> [THE TASK] Please locate each line in the entries below that contains the word "ASSESSMENTS" with matching case, and copy those lines.

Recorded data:
╭──
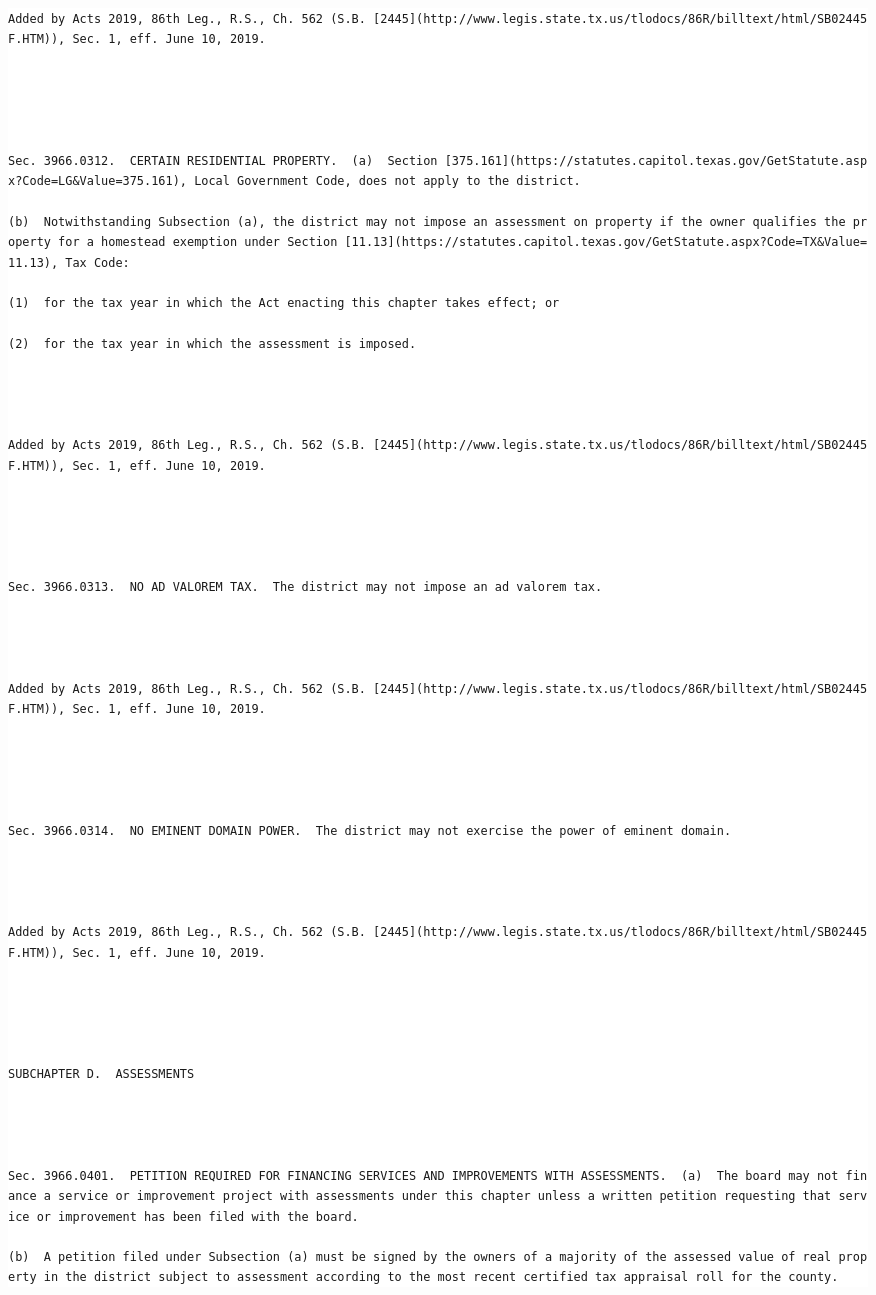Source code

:     
    Added by Acts 2019, 86th Leg., R.S., Ch. 562 (S.B. [2445](http://www.legis.state.tx.us/tlodocs/86R/billtext/html/SB02445F.HTM)), Sec. 1, eff. June 10, 2019.
    
    
    
    
    
    Sec. 3966.0312.  CERTAIN RESIDENTIAL PROPERTY.  (a)  Section [375.161](https://statutes.capitol.texas.gov/GetStatute.aspx?Code=LG&Value=375.161), Local Government Code, does not apply to the district.
    
    (b)  Notwithstanding Subsection (a), the district may not impose an assessment on property if the owner qualifies the property for a homestead exemption under Section [11.13](https://statutes.capitol.texas.gov/GetStatute.aspx?Code=TX&Value=11.13), Tax Code:
    
    (1)  for the tax year in which the Act enacting this chapter takes effect; or
    
    (2)  for the tax year in which the assessment is imposed.
    
    
    
    
    Added by Acts 2019, 86th Leg., R.S., Ch. 562 (S.B. [2445](http://www.legis.state.tx.us/tlodocs/86R/billtext/html/SB02445F.HTM)), Sec. 1, eff. June 10, 2019.
    
    
    
    
    
    Sec. 3966.0313.  NO AD VALOREM TAX.  The district may not impose an ad valorem tax.
    
    
    
    
    Added by Acts 2019, 86th Leg., R.S., Ch. 562 (S.B. [2445](http://www.legis.state.tx.us/tlodocs/86R/billtext/html/SB02445F.HTM)), Sec. 1, eff. June 10, 2019.
    
    
    
    
    
    Sec. 3966.0314.  NO EMINENT DOMAIN POWER.  The district may not exercise the power of eminent domain.
    
    
    
    
    Added by Acts 2019, 86th Leg., R.S., Ch. 562 (S.B. [2445](http://www.legis.state.tx.us/tlodocs/86R/billtext/html/SB02445F.HTM)), Sec. 1, eff. June 10, 2019.
    
    
    
    
    
    SUBCHAPTER D.  ASSESSMENTS
    
      
    
    
    Sec. 3966.0401.  PETITION REQUIRED FOR FINANCING SERVICES AND IMPROVEMENTS WITH ASSESSMENTS.  (a)  The board may not finance a service or improvement project with assessments under this chapter unless a written petition requesting that service or improvement has been filed with the board.
    
    (b)  A petition filed under Subsection (a) must be signed by the owners of a majority of the assessed value of real property in the district subject to assessment according to the most recent certified tax appraisal roll for the county.
    
    
    
    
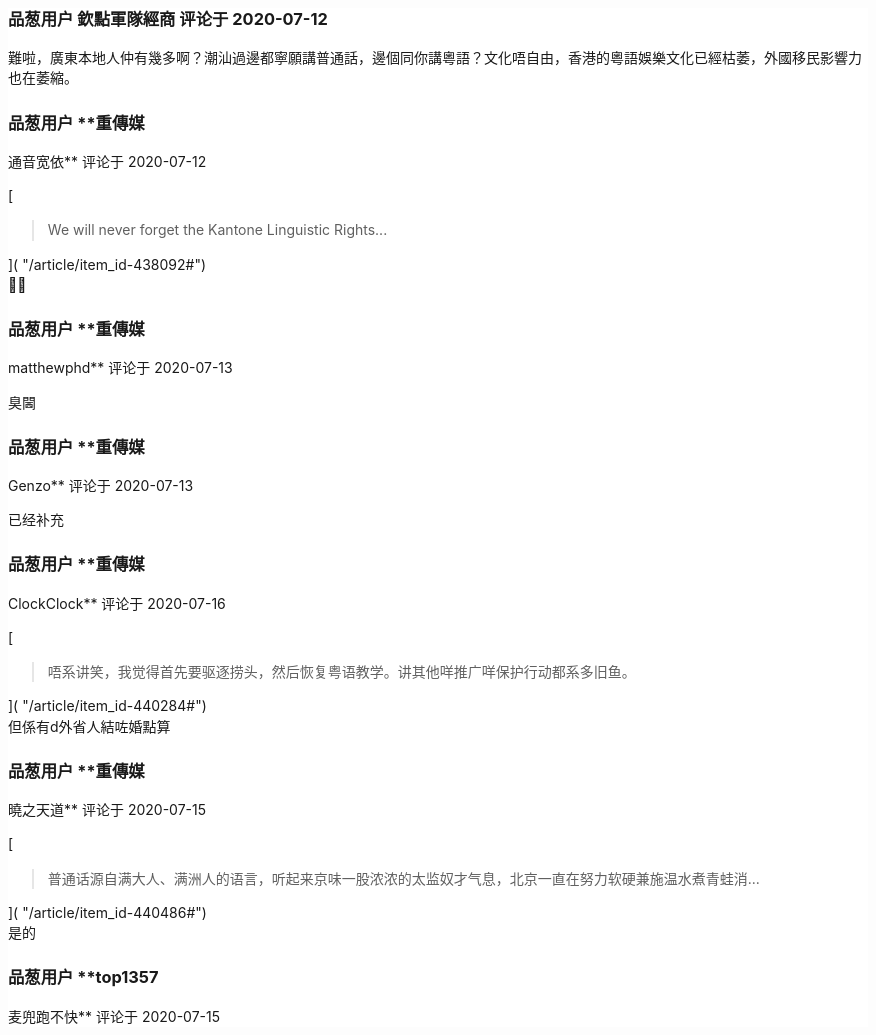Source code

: ### 品葱用户 **欽點軍隊經商** 评论于 2020-07-12
        
難啦，廣東本地人仲有幾多啊？潮汕過邊都寧願講普通話，邊個同你講粵語？文化唔自由，香港的粵語娛樂文化已經枯萎，外國移民影響力也在萎縮。
        


            
### 品葱用户 **重傳媒 
通音宽依** 评论于 2020-07-12
        
[

> We will never forget the Kantone Linguistic Rights...

]( "/article/item_id-438092#")  
👍🏿
        


            
### 品葱用户 **重傳媒 
matthewphd** 评论于 2020-07-13
        
臭閪
        


            
### 品葱用户 **重傳媒 
Genzo** 评论于 2020-07-13
        
已经补充
        


            
### 品葱用户 **重傳媒 
ClockClock** 评论于 2020-07-16
        
[

> 唔系讲笑，我觉得首先要驱逐捞头，然后恢复粤语教学。讲其他咩推广咩保护行动都系多旧鱼。

]( "/article/item_id-440284#")  
但係有d外省人結咗婚點算
        


            
### 品葱用户 **重傳媒 
曉之天道** 评论于 2020-07-15
        
[

> 普通话源自满大人、满洲人的语言，听起来京味一股浓浓的太监奴才气息，北京一直在努力软硬兼施温水煮青蛙消...

]( "/article/item_id-440486#")  
是的
        


            
### 品葱用户 **top1357 
麦兜跑不快** 评论于 2020-07-15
╰──
> [TASK OUTPUT]
    SUBCHAPTER D.  ASSESSMENTS
    Sec. 3966.0401.  PETITION REQUIRED FOR FINANCING SERVICES AND IMPROVEMENTS WITH ASSESSMENTS.  (a)  The board may not finance a service or improvement project with assessments under this chapter unless a written petition requesting that service or improvement has been filed with the board.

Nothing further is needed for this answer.